Signed-off-by: Joe Slater <jslater at windriver.com>
Signed-off-by: Martin Jansa <Martin.Jansa at gmail.com>

---

 .../python-lxml-3.2.5-fix-CVE-2014-3146.patch      | 91 ++++++++++++++++++++++
 .../{python-lxml_3.0.2.bb => python-lxml_3.2.5.bb} |  8 +-
 2 files changed, 96 insertions(+), 3 deletions(-)
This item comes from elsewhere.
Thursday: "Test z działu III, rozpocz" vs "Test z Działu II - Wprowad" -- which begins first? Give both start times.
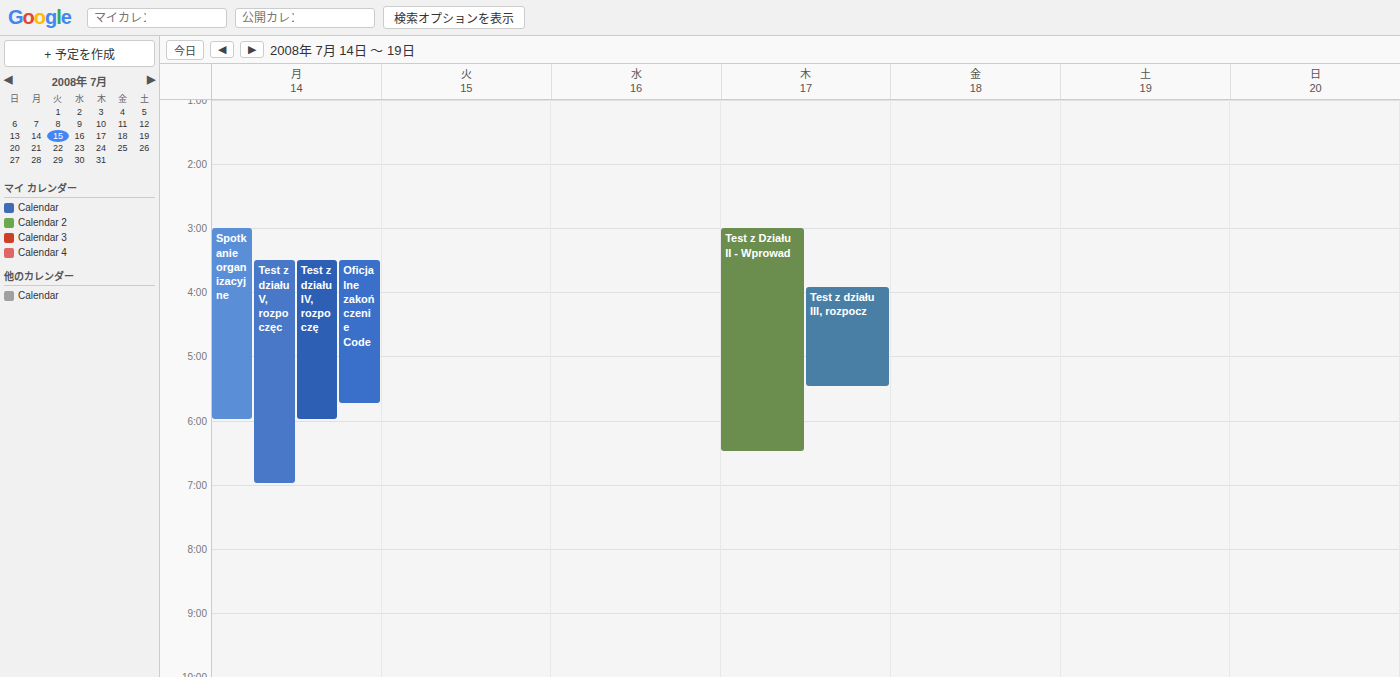
"Test z Działu II - Wprowad" 3:00 PM; "Test z działu III, rozpocz" 3:55 PM.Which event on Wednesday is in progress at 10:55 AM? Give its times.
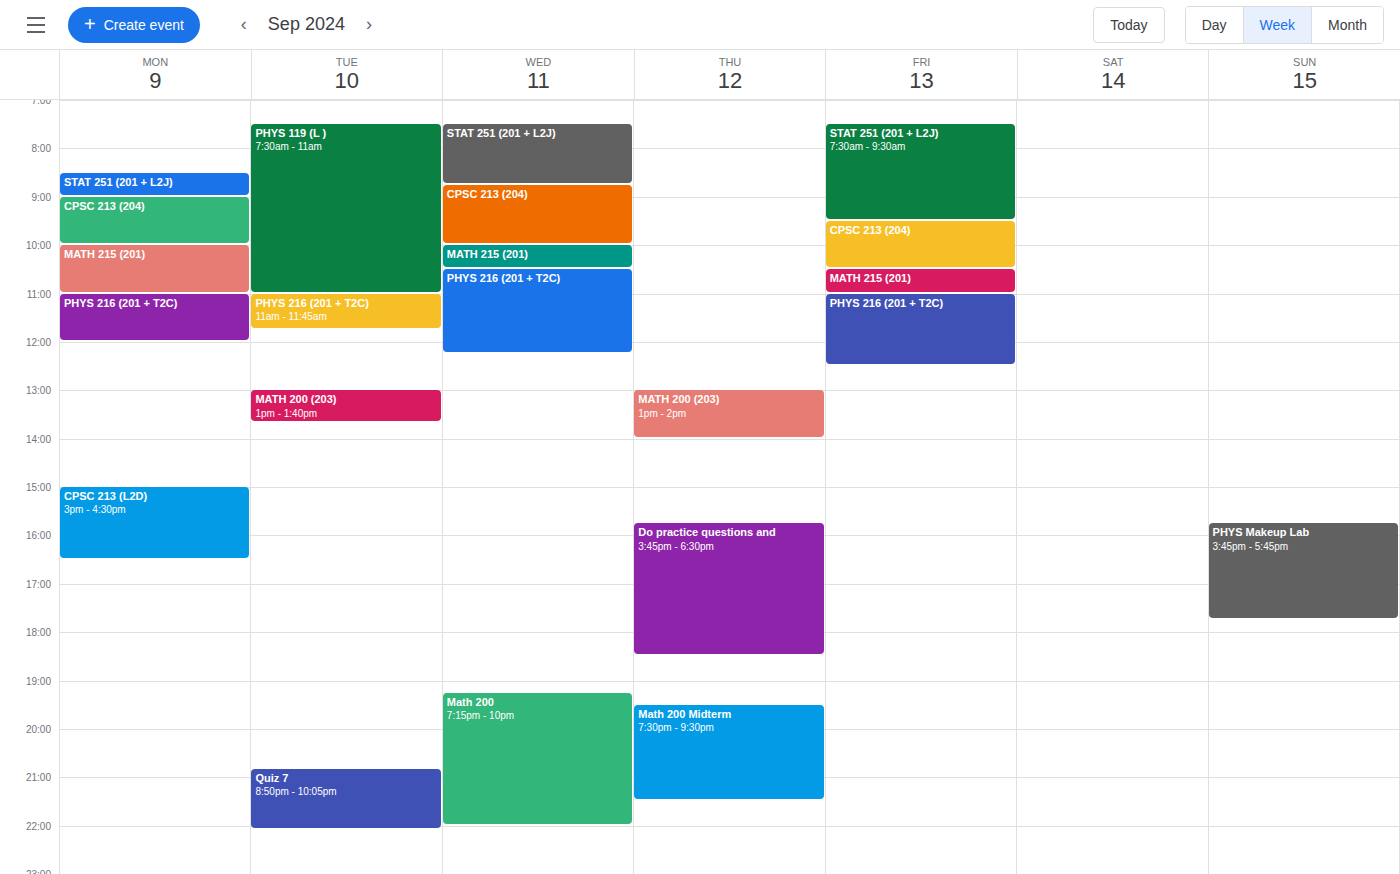
"PHYS 216 (201 + T2C)", 10:30 AM to 12:15 PM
diff --git a/meta-python/recipes-devtools/python/python-lxml/python-lxml-3.2.5-fix-CVE-2014-3146.patch b/meta-python/recipes-devtools/python/python-lxml/python-lxml-3.2.5-fix-CVE-2014-3146.patch
new file mode 100644
index 0000000..0a8e211
--- /dev/null
+++ b/meta-python/recipes-devtools/python/python-lxml/python-lxml-3.2.5-fix-CVE-2014-3146.patch
@@ -0,0 +1,91 @@
+Upstream-status:Backport
+
+--- a/src/lxml/html/clean.py
++++ b/src/lxml/html/clean.py
+@@ -70,9 +70,10 @@ _css_import_re = re.compile(
+ 
+ # All kinds of schemes besides just javascript: that can cause
+ # execution:
+-_javascript_scheme_re = re.compile(
+-    r'\s*(?:javascript|jscript|livescript|vbscript|data|about|mocha):', re.I)
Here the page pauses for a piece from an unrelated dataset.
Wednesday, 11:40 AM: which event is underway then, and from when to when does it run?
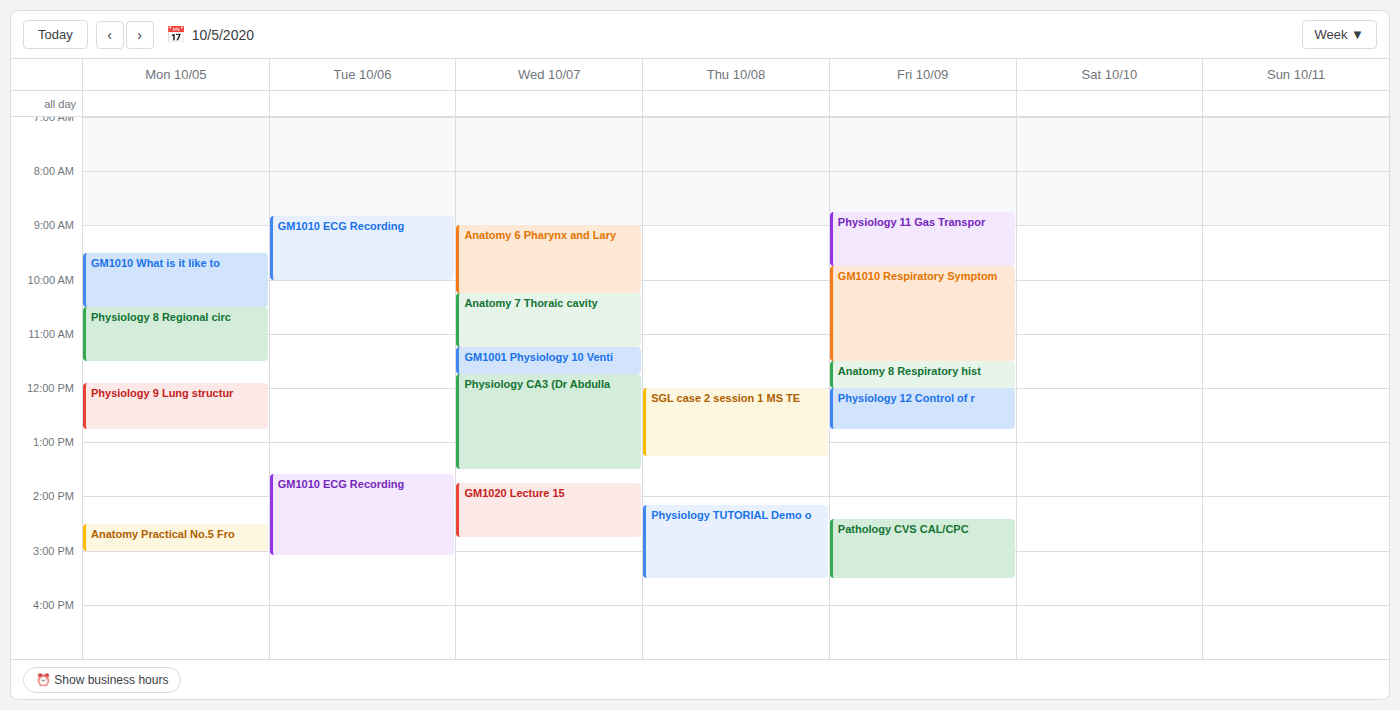
"GM1001 Physiology 10 Venti", 11:15 AM to 11:45 AM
+-_substitute_whitespace = re.compile(r'\s+').sub
++_is_javascript_scheme = re.compile(
++    r'(?:javascript|jscript|livescript|vbscript|data|about|mocha):',
++    re.I).search
++_substitute_whitespace = re.compile(r'[\s\x00-\x08\x0B\x0C\x0E-\x19]+').sub
+ # FIXME: should data: be blocked?
+ 
+ # FIXME: check against: http://msdn2.microsoft.com/en-us/library/ms537512.aspx
+@@ -467,7 +468,7 @@ class Cleaner(object):
+     def _remove_javascript_link(self, link):
+         # links like "j a v a s c r i p t:" might be interpreted in IE
+         new = _substitute_whitespace('', link)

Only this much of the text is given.